[Passage shown]

# WHISP pure Cloud Function

WHISP (WHat IS in that Plot?) is a tool developed by FAO to aid in due diligence reporting for supply chain sustainability.  This notebook demonstrates how to use [WHISP](https://openforis.org/solutions/whisp/) to get sustainable sourcing information from the Google geospatial stack to your workflow.

**WARNING**: These demos consume billable resources and may result in charges to your account!

# Setup

## Import Python packages for Setup

In [2]:
import os

## Determine the GCP project name and compute region

In [3]:
def is_running_in_colab():
    """
    Check if the code is being executed within Google Colab.
    Returns True if running in Colab, False otherwise.
    """
    try:
        from google.colab import userdata
        return True
    except ModuleNotFoundError:
        return False

def load_environment_variable(variable_name):
    """
    Load an environment variable from Colab secrets or from the local environment.
    Raises an exception if the variable is not found.
    """
    
    if is_running_in_colab():
        value = userdata.get(variable_name)
        if value is None:
            raise ValueError(f"'{variable_name}' not found in Colab secrets")
        return value
    else:
        value = os.getenv(variable_name)
        if value is None:
            raise ValueError(f"'{variable_name}' not found in the local environment variables")
        return value

In [5]:
project = load_environment_variable('EE_PROJECT_ID')
region = os.getenv('GCP_REGION')

In [None]:
!gcloud auth login --project {PROJECT} --billing-project {PROJECT} --update-adc

# Create the Cloud function and deploy it

The workflow here is to create a working directory, download key parts of WHISP from the [WHISP GitHub repo](https://github.com/forestdatapartnership/whisp) and embed them in a custom analysis.  First, make a working directory to hold all the code.

In [None]:
!mkdir whisper

Get `datsets.py` from the WHISP repo.  Note that you can inspect the code using the file browser to the left side of the notebook.

[/Passage shown]

— What you have to do —
Return the WHISP Cloud Function notebook above verbatim, from its title through its last line.

[Material provided]

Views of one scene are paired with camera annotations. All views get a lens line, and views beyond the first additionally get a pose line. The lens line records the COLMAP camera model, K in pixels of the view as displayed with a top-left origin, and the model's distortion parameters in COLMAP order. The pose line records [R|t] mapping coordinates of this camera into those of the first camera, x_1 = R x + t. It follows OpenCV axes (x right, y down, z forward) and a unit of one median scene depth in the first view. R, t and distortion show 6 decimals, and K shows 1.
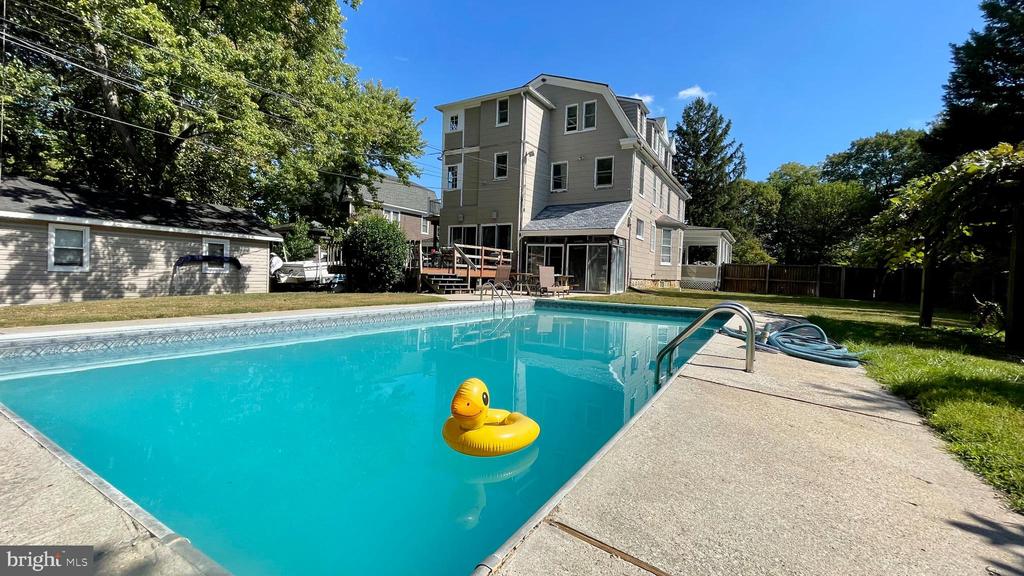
lens RADIAL K [[422.6, 0, 511.6], [0, 422.6, 289.6], [0, 0, 1]] dist [0.005352, -0.000747]
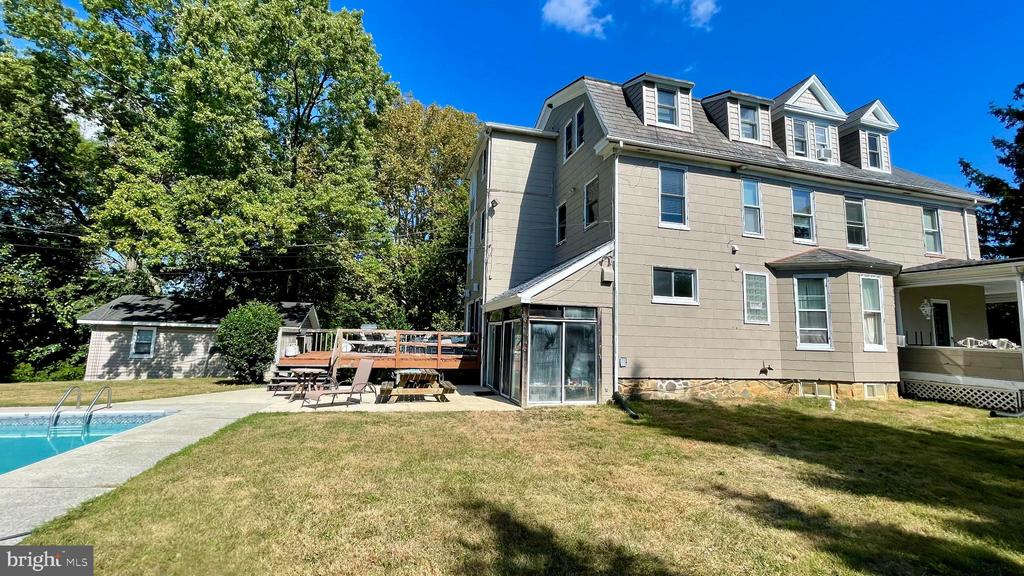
lens RADIAL K [[422.6, 0, 510.7], [0, 422.6, 286.6], [0, 0, 1]] dist [0.005352, -0.000747]
pose [[0.715616, -0.098710, -0.691484, 0.856292], [-0.028958, 0.984920, -0.170567, -0.067717], [0.697893, 0.142085, 0.701967, 0.759427]]
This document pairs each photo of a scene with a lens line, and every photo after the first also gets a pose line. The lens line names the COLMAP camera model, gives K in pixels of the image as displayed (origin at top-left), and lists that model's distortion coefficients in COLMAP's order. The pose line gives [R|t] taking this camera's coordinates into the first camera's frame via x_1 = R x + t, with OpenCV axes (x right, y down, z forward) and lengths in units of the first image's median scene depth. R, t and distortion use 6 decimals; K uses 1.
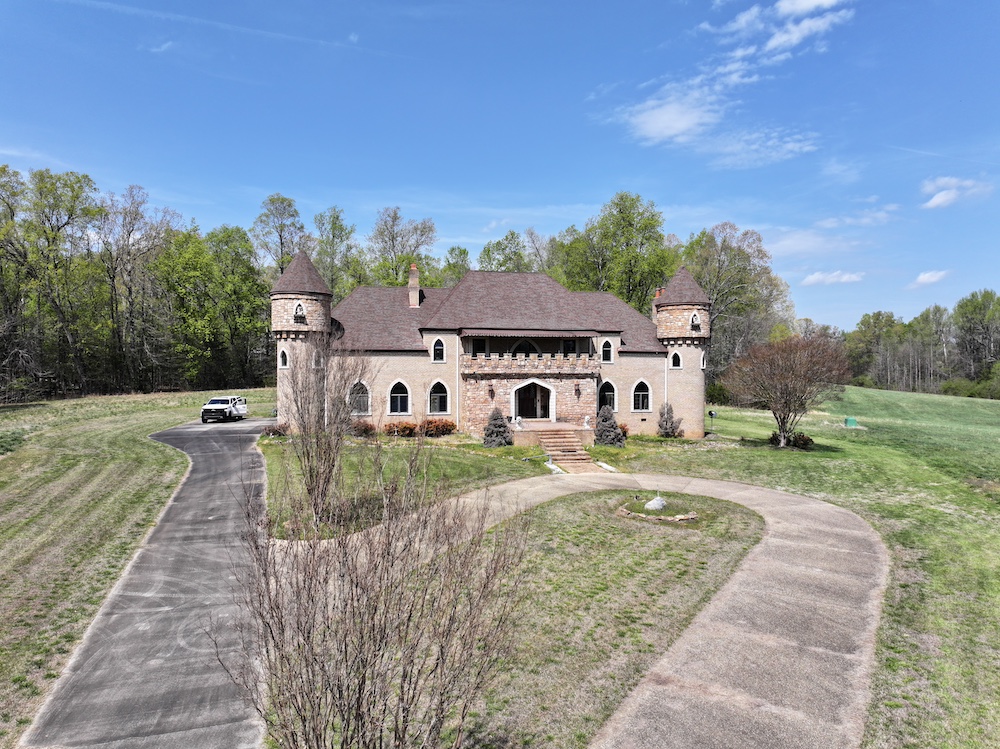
lens RADIAL K [[716.5, 0, 503.8], [0, 716.5, 367.6], [0, 0, 1]] dist [0.002563, -0.006331]
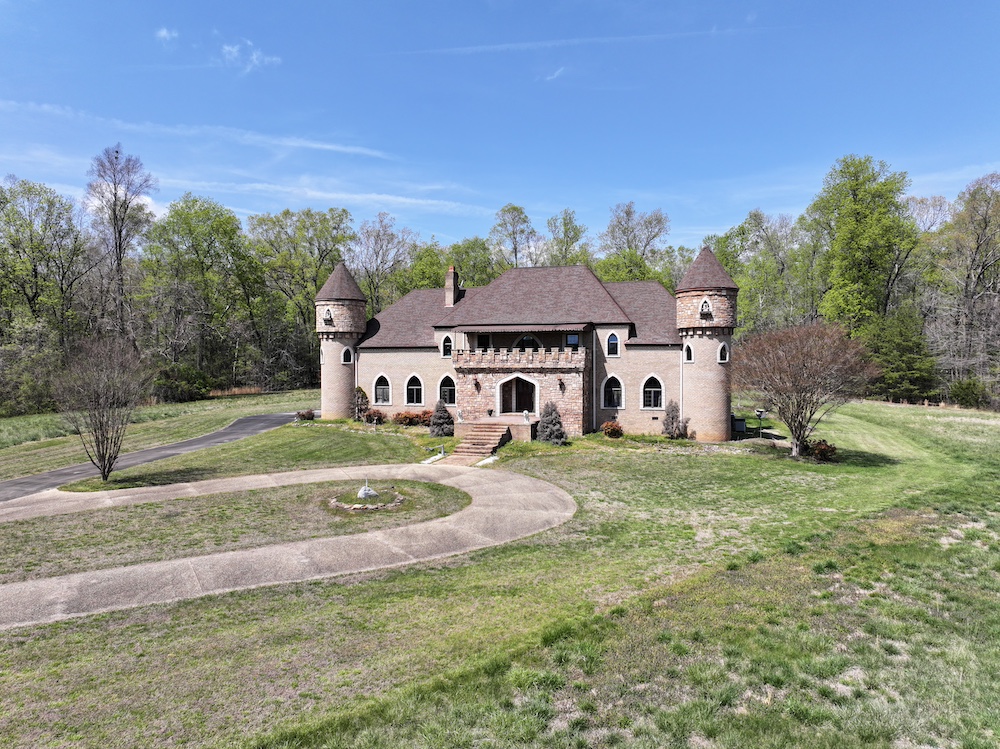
lens RADIAL K [[716.5, 0, 501.3], [0, 716.5, 371.3], [0, 0, 1]] dist [0.002563, -0.006331]
pose [[0.868275, 0.001555, -0.496081, 0.482247], [0.004203, 0.999936, 0.010492, 0.001973], [0.496066, -0.011195, 0.868213, 0.104861]]
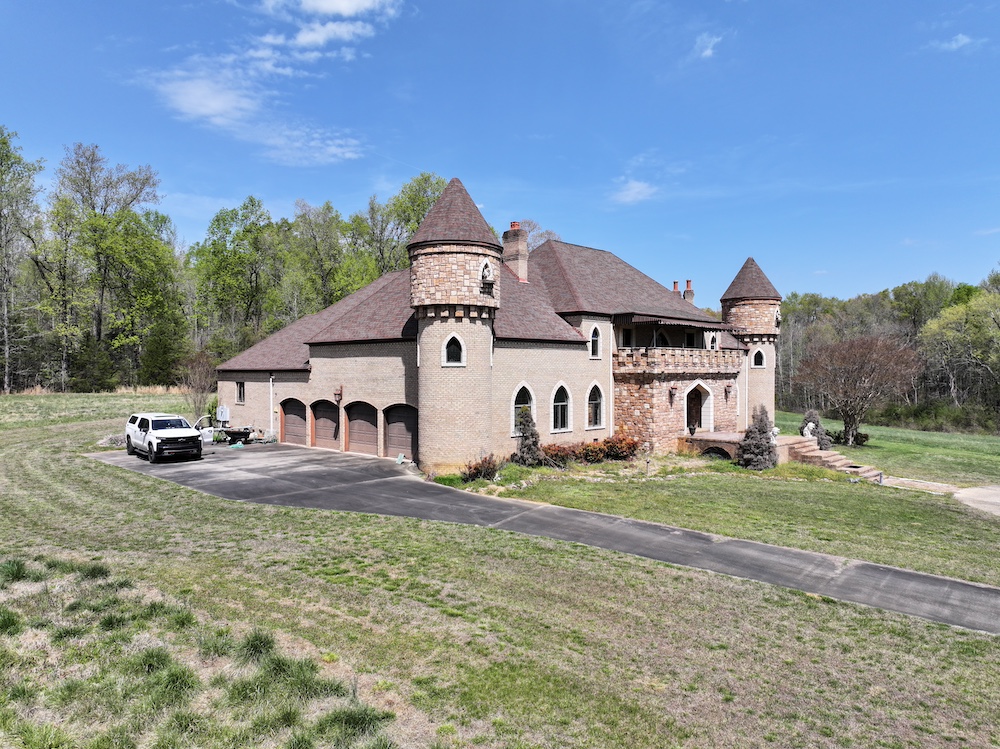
lens RADIAL K [[765.8, 0, 499.7], [0, 765.8, 384.6], [0, 0, 1]] dist [0.028405, -0.006409]
pose [[0.822811, -0.010616, 0.568216, -0.586708], [0.005204, 0.999924, 0.011146, 0.009614], [-0.568291, -0.006214, 0.822804, 0.384533]]
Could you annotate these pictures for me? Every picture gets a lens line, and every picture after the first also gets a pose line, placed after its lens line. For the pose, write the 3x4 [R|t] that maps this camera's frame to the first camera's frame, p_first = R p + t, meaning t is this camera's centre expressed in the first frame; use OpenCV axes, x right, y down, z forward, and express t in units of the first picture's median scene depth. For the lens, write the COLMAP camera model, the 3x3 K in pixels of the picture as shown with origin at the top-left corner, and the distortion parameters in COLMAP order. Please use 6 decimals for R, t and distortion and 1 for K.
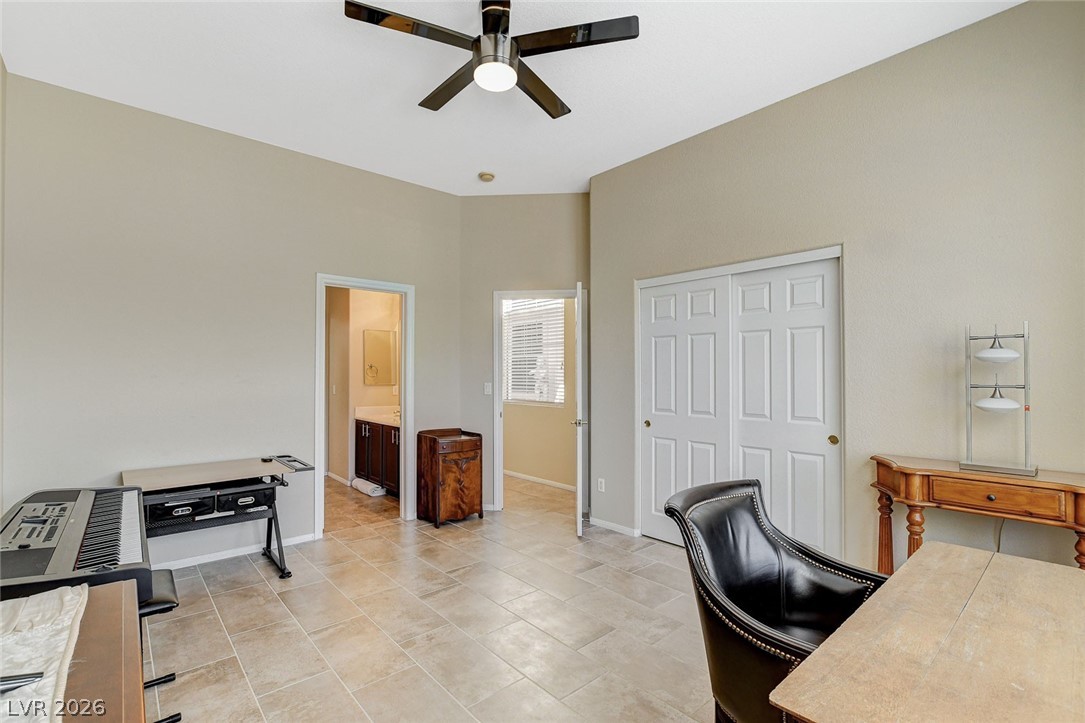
lens RADIAL K [[491.7, 0, 541.4], [0, 491.7, 368.1], [0, 0, 1]] dist [-0.018899, 0.000893]
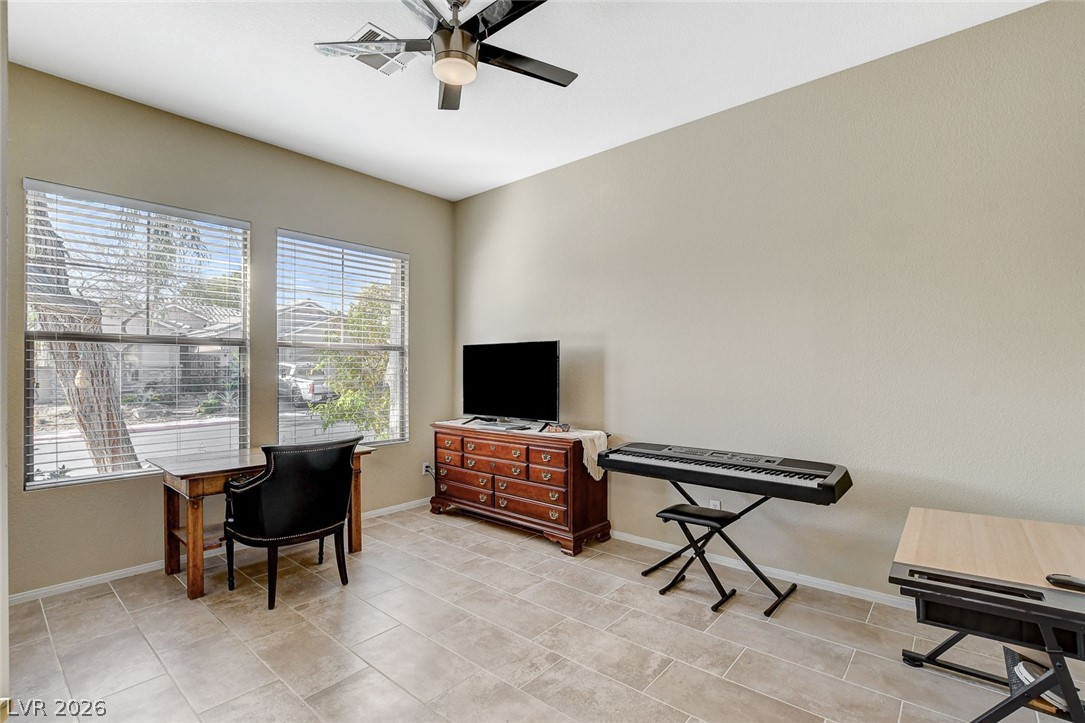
lens RADIAL K [[501.4, 0, 545.9], [0, 501.4, 368.7], [0, 0, 1]] dist [-0.019938, 0.000764]
pose [[-0.989360, 0.002738, -0.145461, -0.100017], [0.004636, 0.999909, -0.012707, 0.017759], [0.145413, -0.013246, -0.989282, 1.598024]]
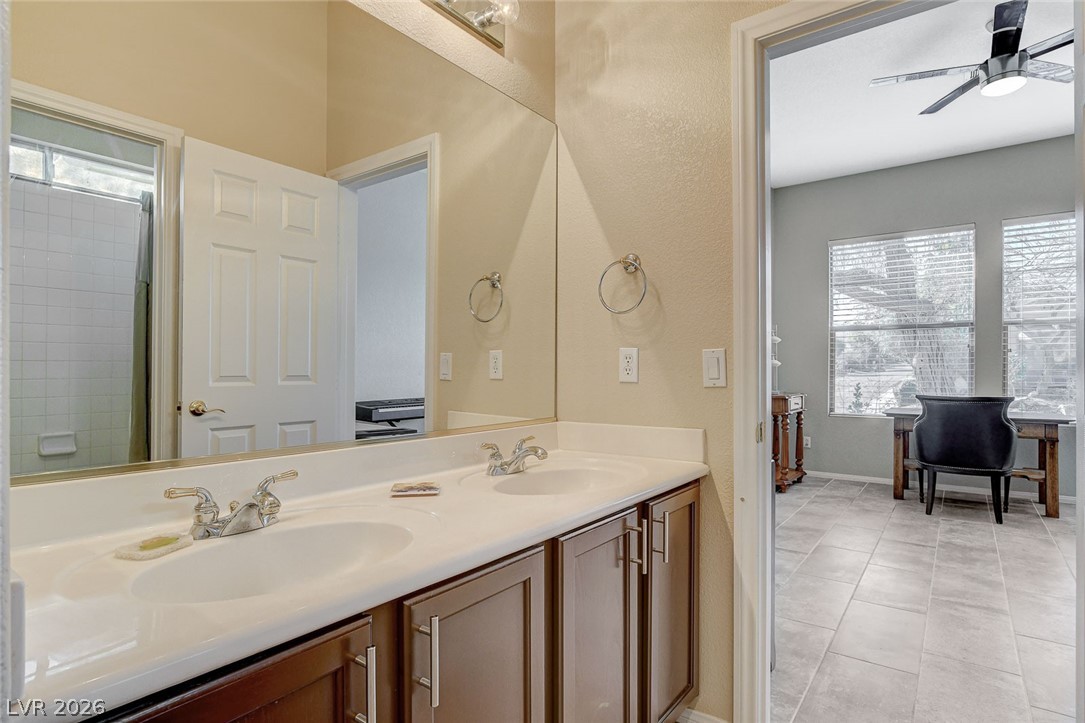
lens RADIAL K [[562.7, 0, 543.0], [0, 562.7, 363.7], [0, 0, 1]] dist [0.000467, 0.000075]
pose [[-0.201251, 0.008001, 0.979507, -0.971235], [-0.008810, 0.999911, -0.009977, 0.084867], [-0.979500, -0.010637, -0.201163, 1.881520]]
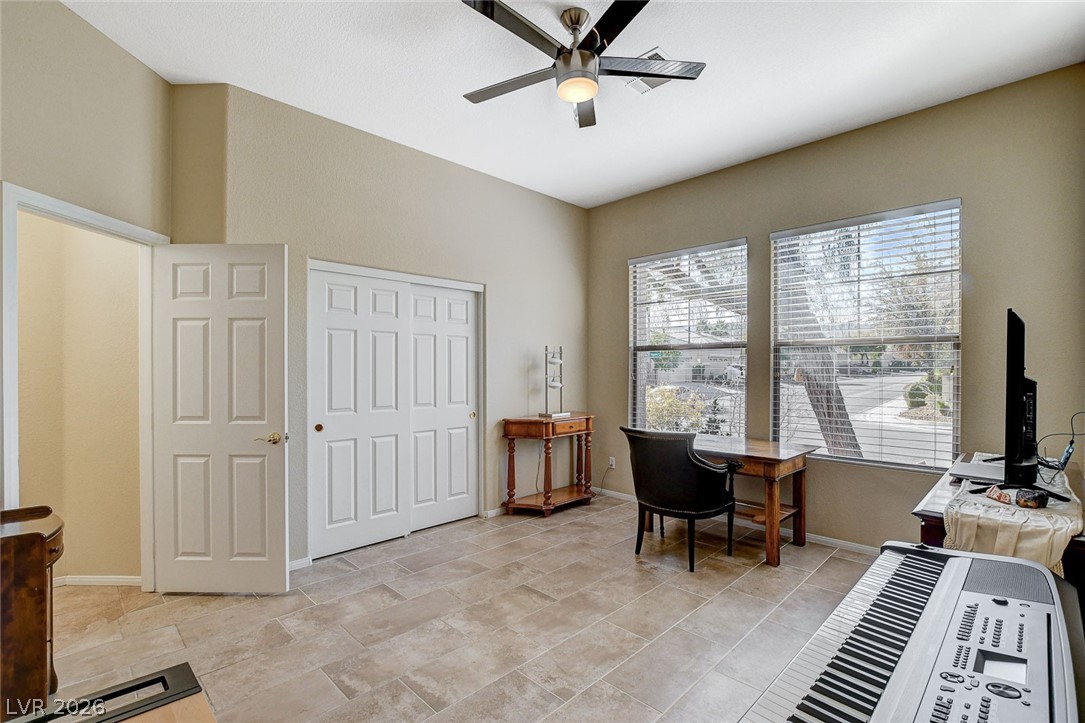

[/Material provided]

— Task solution —
# WHISP pure Cloud Function

WHISP (WHat IS in that Plot?) is a tool developed by FAO to aid in due diligence reporting for supply chain sustainability.  This notebook demonstrates how to use [WHISP](https://openforis.org/solutions/whisp/) to get sustainable sourcing information from the Google geospatial stack to your workflow.

**WARNING**: These demos consume billable resources and may result in charges to your account!

# Setup

## Import Python packages for Setup

In [2]:
import os

## Determine the GCP project name and compute region

In [3]:
def is_running_in_colab():
    """
    Check if the code is being executed within Google Colab.
    Returns True if running in Colab, False otherwise.
    """
    try:
        from google.colab import userdata
        return True
    except ModuleNotFoundError:
        return False

def load_environment_variable(variable_name):
    """
    Load an environment variable from Colab secrets or from the local environment.
    Raises an exception if the variable is not found.
    """
    
    if is_running_in_colab():
        value = userdata.get(variable_name)
        if value is None:
            raise ValueError(f"'{variable_name}' not found in Colab secrets")
        return value
    else:
        value = os.getenv(variable_name)
        if value is None:
            raise ValueError(f"'{variable_name}' not found in the local environment variables")
        return value

In [5]:
project = load_environment_variable('EE_PROJECT_ID')
region = os.getenv('GCP_REGION')

In [None]:
!gcloud auth login --project {PROJECT} --billing-project {PROJECT} --update-adc

# Create the Cloud function and deploy it

The workflow here is to create a working directory, download key parts of WHISP from the [WHISP GitHub repo](https://github.com/forestdatapartnership/whisp) and embed them in a custom analysis.  First, make a working directory to hold all the code.

In [None]:
!mkdir whisper

Get `datsets.py` from the WHISP repo.  Note that you can inspect the code using the file browser to the left side of the notebook.